Stickin' it to
Bill Gates Steve Balmer Satya Nadella?
Right now I think you have it the wrong way round to decide to go for Linux and
then wonder what good reasons there are to do so, but you should find you have a good platform almost infinitely reconfigurable according to your needs, you can take advantage of a strong community support system that can avoid the problems of a proprietarily-authored 'hermetic' OS, any security issues that exist that you don't get fixed immediately are unlikely to be at the very top of an attacker's list (when they can profit more from trying to exploit anything Windows/its user has not properly patched), code-bloat should be easier to avoid[1] because (relative) experts like going through things like this without the pressures of management-deliverables being priority for maintaining their salaried position...

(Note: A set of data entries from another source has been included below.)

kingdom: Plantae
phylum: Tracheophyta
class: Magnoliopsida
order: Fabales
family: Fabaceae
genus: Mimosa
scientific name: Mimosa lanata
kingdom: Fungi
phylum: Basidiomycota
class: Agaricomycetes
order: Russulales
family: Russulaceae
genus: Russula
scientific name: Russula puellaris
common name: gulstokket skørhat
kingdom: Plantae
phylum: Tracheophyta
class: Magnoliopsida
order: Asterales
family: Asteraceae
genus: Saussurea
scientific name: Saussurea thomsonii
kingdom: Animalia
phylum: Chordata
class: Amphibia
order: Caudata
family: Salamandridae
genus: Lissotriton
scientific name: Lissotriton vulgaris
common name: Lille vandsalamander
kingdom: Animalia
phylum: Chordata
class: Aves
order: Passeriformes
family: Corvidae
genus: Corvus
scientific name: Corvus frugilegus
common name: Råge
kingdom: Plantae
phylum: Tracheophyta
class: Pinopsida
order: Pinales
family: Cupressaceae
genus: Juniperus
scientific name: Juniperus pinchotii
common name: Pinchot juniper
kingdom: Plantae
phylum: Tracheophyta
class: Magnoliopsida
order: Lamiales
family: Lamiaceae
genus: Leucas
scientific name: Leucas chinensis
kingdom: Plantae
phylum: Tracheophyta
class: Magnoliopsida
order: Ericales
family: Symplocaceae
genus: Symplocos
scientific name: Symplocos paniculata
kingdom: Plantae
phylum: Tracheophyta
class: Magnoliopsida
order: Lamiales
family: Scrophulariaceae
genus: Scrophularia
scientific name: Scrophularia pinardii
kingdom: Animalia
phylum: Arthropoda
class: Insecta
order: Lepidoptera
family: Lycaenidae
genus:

Disadvantages: 'Mainstream' software may not be written to work off of the MS/Mac/both-if-you're-lucky platform, making it at least a bit awkward, and you get all kinds of things you can do wrong that you've never known you can do wrong before...
Your experience (and list of pros and cons) will probably be different, but the above probably relates most of my experience in the matter.
[1] Though not going into your respective Package Manager and selecting hundreds and hundreds of things that "you think you might want to try, some time", which is always a risk I seem to succumb to on first install of a new system with that philosphy. It takes months to decide I have too many 'gravity/physics-based arcade games', or whatever the whim was I fell for at the time...
ETA: Question of my own for those familiar, after glancing at the Wiki pages on Boot Loaders... Is GRUB and GRUB Legacy essentially GRUB2 and GRUB(1)? Last time I set up anything, GRUB2 was coming in but not yet inbuilt as an option for the distro I was actually setting up, and... you know... there's been no reason to change what works since.